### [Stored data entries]
%%

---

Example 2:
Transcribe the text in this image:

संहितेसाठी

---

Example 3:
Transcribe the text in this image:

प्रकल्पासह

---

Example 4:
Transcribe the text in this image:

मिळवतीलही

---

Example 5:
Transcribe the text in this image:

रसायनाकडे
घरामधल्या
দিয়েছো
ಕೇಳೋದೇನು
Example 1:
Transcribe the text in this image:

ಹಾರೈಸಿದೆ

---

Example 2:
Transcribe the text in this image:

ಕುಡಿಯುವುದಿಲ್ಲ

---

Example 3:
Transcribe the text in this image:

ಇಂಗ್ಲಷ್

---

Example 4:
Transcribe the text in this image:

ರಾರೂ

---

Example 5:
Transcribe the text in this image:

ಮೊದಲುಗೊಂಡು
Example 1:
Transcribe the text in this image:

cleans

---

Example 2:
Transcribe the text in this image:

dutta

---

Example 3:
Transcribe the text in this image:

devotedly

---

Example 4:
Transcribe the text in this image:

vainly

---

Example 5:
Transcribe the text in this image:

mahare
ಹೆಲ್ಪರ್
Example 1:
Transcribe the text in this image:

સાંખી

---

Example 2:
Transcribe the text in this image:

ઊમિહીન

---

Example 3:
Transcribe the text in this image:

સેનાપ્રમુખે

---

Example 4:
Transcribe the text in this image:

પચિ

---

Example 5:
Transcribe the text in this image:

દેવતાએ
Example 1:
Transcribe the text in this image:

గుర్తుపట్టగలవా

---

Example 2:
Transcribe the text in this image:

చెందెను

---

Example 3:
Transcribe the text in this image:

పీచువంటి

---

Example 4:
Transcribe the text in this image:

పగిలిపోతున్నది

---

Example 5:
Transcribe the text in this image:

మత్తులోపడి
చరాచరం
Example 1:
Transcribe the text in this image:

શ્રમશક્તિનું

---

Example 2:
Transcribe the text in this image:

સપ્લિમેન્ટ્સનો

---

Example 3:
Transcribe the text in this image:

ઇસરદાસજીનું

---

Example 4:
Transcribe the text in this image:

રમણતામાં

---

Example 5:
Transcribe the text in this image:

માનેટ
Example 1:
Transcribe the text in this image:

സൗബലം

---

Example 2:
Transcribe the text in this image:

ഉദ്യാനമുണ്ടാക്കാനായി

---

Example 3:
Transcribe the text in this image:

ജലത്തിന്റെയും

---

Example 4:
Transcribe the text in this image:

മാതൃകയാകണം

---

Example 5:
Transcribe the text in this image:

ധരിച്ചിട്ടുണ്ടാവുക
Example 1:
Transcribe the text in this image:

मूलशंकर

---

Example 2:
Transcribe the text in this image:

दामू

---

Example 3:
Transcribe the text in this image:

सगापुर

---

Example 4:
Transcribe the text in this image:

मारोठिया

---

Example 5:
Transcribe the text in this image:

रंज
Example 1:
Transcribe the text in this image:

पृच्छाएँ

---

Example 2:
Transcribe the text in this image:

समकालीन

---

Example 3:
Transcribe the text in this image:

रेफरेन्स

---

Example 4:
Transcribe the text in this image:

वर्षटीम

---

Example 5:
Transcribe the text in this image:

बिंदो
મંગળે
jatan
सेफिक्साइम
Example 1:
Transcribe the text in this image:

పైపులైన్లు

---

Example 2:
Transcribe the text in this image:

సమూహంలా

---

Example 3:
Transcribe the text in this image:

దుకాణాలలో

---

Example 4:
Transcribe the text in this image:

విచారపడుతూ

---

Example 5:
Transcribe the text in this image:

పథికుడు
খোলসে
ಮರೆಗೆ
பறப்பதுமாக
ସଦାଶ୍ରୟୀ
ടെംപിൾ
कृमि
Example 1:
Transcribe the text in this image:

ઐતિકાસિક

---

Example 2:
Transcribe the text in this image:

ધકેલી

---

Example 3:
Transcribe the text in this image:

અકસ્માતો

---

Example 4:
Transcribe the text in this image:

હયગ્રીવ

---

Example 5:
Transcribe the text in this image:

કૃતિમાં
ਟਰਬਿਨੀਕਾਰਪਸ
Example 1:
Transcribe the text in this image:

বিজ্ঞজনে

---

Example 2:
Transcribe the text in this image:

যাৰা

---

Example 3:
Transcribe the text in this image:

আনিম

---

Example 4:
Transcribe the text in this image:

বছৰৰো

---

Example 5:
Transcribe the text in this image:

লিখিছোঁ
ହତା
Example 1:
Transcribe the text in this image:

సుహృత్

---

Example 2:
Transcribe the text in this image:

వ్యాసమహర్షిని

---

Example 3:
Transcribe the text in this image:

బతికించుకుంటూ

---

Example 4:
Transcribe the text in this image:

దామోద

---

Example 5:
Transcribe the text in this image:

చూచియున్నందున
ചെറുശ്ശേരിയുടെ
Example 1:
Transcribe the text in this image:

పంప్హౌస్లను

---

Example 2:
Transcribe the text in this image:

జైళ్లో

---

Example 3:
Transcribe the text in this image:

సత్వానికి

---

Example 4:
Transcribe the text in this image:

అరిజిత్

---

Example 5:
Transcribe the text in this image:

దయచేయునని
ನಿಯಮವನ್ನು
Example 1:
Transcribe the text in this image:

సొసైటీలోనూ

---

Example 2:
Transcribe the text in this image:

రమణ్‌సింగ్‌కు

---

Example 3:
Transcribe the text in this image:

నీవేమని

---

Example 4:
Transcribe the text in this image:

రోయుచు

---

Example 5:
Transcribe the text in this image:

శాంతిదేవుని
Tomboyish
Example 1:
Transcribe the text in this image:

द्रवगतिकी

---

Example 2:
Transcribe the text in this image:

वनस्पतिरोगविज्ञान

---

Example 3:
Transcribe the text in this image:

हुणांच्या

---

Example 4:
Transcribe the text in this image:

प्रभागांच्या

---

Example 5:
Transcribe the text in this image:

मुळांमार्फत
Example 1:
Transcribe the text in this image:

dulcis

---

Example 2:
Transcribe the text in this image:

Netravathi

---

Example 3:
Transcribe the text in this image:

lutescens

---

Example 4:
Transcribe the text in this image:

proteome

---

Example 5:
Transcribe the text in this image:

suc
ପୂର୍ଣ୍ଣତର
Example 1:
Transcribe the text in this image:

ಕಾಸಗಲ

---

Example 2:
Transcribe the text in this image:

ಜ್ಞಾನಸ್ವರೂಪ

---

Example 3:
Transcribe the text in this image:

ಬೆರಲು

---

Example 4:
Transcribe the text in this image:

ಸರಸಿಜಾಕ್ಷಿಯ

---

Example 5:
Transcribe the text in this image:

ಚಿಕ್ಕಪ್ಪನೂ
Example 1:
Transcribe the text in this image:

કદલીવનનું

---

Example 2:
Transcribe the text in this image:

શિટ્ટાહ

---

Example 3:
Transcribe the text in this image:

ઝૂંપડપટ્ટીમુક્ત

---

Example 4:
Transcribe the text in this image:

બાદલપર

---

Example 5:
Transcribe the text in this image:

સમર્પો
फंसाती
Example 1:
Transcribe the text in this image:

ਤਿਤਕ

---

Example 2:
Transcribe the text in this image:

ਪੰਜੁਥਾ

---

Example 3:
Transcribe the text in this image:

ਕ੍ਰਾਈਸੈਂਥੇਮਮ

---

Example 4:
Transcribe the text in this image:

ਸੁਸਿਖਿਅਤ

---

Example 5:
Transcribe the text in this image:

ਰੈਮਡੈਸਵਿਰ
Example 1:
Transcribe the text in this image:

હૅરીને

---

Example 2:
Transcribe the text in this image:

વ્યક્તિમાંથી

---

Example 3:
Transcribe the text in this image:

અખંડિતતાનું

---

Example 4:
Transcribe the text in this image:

%%

Only an exact transcription of all the records above counts as an answer.

### [Written answer]
---

Example 2:
Transcribe the text in this image:

संहितेसाठी

---

Example 3:
Transcribe the text in this image:

प्रकल्पासह

---

Example 4:
Transcribe the text in this image:

मिळवतीलही

---

Example 5:
Transcribe the text in this image:

रसायनाकडे
घरामधल्या
দিয়েছো
ಕೇಳೋದೇನು
Example 1:
Transcribe the text in this image:

ಹಾರೈಸಿದೆ

---

Example 2:
Transcribe the text in this image:

ಕುಡಿಯುವುದಿಲ್ಲ

---

Example 3:
Transcribe the text in this image:

ಇಂಗ್ಲಷ್

---

Example 4:
Transcribe the text in this image:

ರಾರೂ

---

Example 5:
Transcribe the text in this image:

ಮೊದಲುಗೊಂಡು
Example 1:
Transcribe the text in this image:

cleans

---

Example 2:
Transcribe the text in this image:

dutta

---

Example 3:
Transcribe the text in this image:

devotedly

---

Example 4:
Transcribe the text in this image:

vainly

---

Example 5:
Transcribe the text in this image:

mahare
ಹೆಲ್ಪರ್
Example 1:
Transcribe the text in this image:

સાંખી

---

Example 2:
Transcribe the text in this image:

ઊમિહીન

---

Example 3:
Transcribe the text in this image:

સેનાપ્રમુખે

---

Example 4:
Transcribe the text in this image:

પચિ

---

Example 5:
Transcribe the text in this image:

દેવતાએ
Example 1:
Transcribe the text in this image:

గుర్తుపట్టగలవా

---

Example 2:
Transcribe the text in this image:

చెందెను

---

Example 3:
Transcribe the text in this image:

పీచువంటి

---

Example 4:
Transcribe the text in this image:

పగిలిపోతున్నది

---

Example 5:
Transcribe the text in this image:

మత్తులోపడి
చరాచరం
Example 1:
Transcribe the text in this image:

શ્રમશક્તિનું

---

Example 2:
Transcribe the text in this image:

સપ્લિમેન્ટ્સનો

---

Example 3:
Transcribe the text in this image:

ઇસરદાસજીનું

---

Example 4:
Transcribe the text in this image:

રમણતામાં

---

Example 5:
Transcribe the text in this image:

માનેટ
Example 1:
Transcribe the text in this image:

സൗബലം

---

Example 2:
Transcribe the text in this image:

ഉദ്യാനമുണ്ടാക്കാനായി

---

Example 3:
Transcribe the text in this image:

ജലത്തിന്റെയും

---

Example 4:
Transcribe the text in this image:

മാതൃകയാകണം

---

Example 5:
Transcribe the text in this image:

ധരിച്ചിട്ടുണ്ടാവുക
Example 1:
Transcribe the text in this image:

मूलशंकर

---

Example 2:
Transcribe the text in this image:

दामू

---

Example 3:
Transcribe the text in this image:

सगापुर

---

Example 4:
Transcribe the text in this image:

मारोठिया

---

Example 5:
Transcribe the text in this image:

रंज
Example 1:
Transcribe the text in this image:

पृच्छाएँ

---

Example 2:
Transcribe the text in this image:

समकालीन

---

Example 3:
Transcribe the text in this image:

रेफरेन्स

---

Example 4:
Transcribe the text in this image:

वर्षटीम

---

Example 5:
Transcribe the text in this image:

बिंदो
મંગળે
jatan
सेफिक्साइम
Example 1:
Transcribe the text in this image:

పైపులైన్లు

---

Example 2:
Transcribe the text in this image:

సమూహంలా

---

Example 3:
Transcribe the text in this image:

దుకాణాలలో

---

Example 4:
Transcribe the text in this image:

విచారపడుతూ

---

Example 5:
Transcribe the text in this image:

పథికుడు
খোলসে
ಮರೆಗೆ
பறப்பதுமாக
ସଦାଶ୍ରୟୀ
ടെംപിൾ
कृमि
Example 1:
Transcribe the text in this image:

ઐતિકાસિક

---

Example 2:
Transcribe the text in this image:

ધકેલી

---

Example 3:
Transcribe the text in this image:

અકસ્માતો

---

Example 4:
Transcribe the text in this image:

હયગ્રીવ

---

Example 5:
Transcribe the text in this image:

કૃતિમાં
ਟਰਬਿਨੀਕਾਰਪਸ
Example 1:
Transcribe the text in this image:

বিজ্ঞজনে

---

Example 2:
Transcribe the text in this image:

যাৰা

---

Example 3:
Transcribe the text in this image:

আনিম

---

Example 4:
Transcribe the text in this image:

বছৰৰো

---

Example 5:
Transcribe the text in this image:

লিখিছোঁ
ହତା
Example 1:
Transcribe the text in this image:

సుహృత్

---

Example 2:
Transcribe the text in this image:

వ్యాసమహర్షిని

---

Example 3:
Transcribe the text in this image:

బతికించుకుంటూ

---

Example 4:
Transcribe the text in this image:

దామోద

---

Example 5:
Transcribe the text in this image:

చూచియున్నందున
ചെറുശ്ശേരിയുടെ
Example 1:
Transcribe the text in this image:

పంప్హౌస్లను

---

Example 2:
Transcribe the text in this image:

జైళ్లో

---

Example 3:
Transcribe the text in this image:

సత్వానికి

---

Example 4:
Transcribe the text in this image:

అరిజిత్

---

Example 5:
Transcribe the text in this image:

దయచేయునని
ನಿಯಮವನ್ನು
Example 1:
Transcribe the text in this image:

సొసైటీలోనూ

---

Example 2:
Transcribe the text in this image:

రమణ్‌సింగ్‌కు

---

Example 3:
Transcribe the text in this image:

నీవేమని

---

Example 4:
Transcribe the text in this image:

రోయుచు

---

Example 5:
Transcribe the text in this image:

శాంతిదేవుని
Tomboyish
Example 1:
Transcribe the text in this image:

द्रवगतिकी

---

Example 2:
Transcribe the text in this image:

वनस्पतिरोगविज्ञान

---

Example 3:
Transcribe the text in this image:

हुणांच्या

---

Example 4:
Transcribe the text in this image:

प्रभागांच्या

---

Example 5:
Transcribe the text in this image:

मुळांमार्फत
Example 1:
Transcribe the text in this image:

dulcis

---

Example 2:
Transcribe the text in this image:

Netravathi

---

Example 3:
Transcribe the text in this image:

lutescens

---

Example 4:
Transcribe the text in this image:

proteome

---

Example 5:
Transcribe the text in this image:

suc
ପୂର୍ଣ୍ଣତର
Example 1:
Transcribe the text in this image:

ಕಾಸಗಲ

---

Example 2:
Transcribe the text in this image:

ಜ್ಞಾನಸ್ವರೂಪ

---

Example 3:
Transcribe the text in this image:

ಬೆರಲು

---

Example 4:
Transcribe the text in this image:

ಸರಸಿಜಾಕ್ಷಿಯ

---

Example 5:
Transcribe the text in this image:

ಚಿಕ್ಕಪ್ಪನೂ
Example 1:
Transcribe the text in this image:

કદલીવનનું

---

Example 2:
Transcribe the text in this image:

શિટ્ટાહ

---

Example 3:
Transcribe the text in this image:

ઝૂંપડપટ્ટીમુક્ત

---

Example 4:
Transcribe the text in this image:

બાદલપર

---

Example 5:
Transcribe the text in this image:

સમર્પો
फंसाती
Example 1:
Transcribe the text in this image:

ਤਿਤਕ

---

Example 2:
Transcribe the text in this image:

ਪੰਜੁਥਾ

---

Example 3:
Transcribe the text in this image:

ਕ੍ਰਾਈਸੈਂਥੇਮਮ

---

Example 4:
Transcribe the text in this image:

ਸੁਸਿਖਿਅਤ

---

Example 5:
Transcribe the text in this image:

ਰੈਮਡੈਸਵਿਰ
Example 1:
Transcribe the text in this image:

હૅરીને

---

Example 2:
Transcribe the text in this image:

વ્યક્તિમાંથી

---

Example 3:
Transcribe the text in this image:

અખંડિતતાનું

---

Example 4:
Transcribe the text in this image:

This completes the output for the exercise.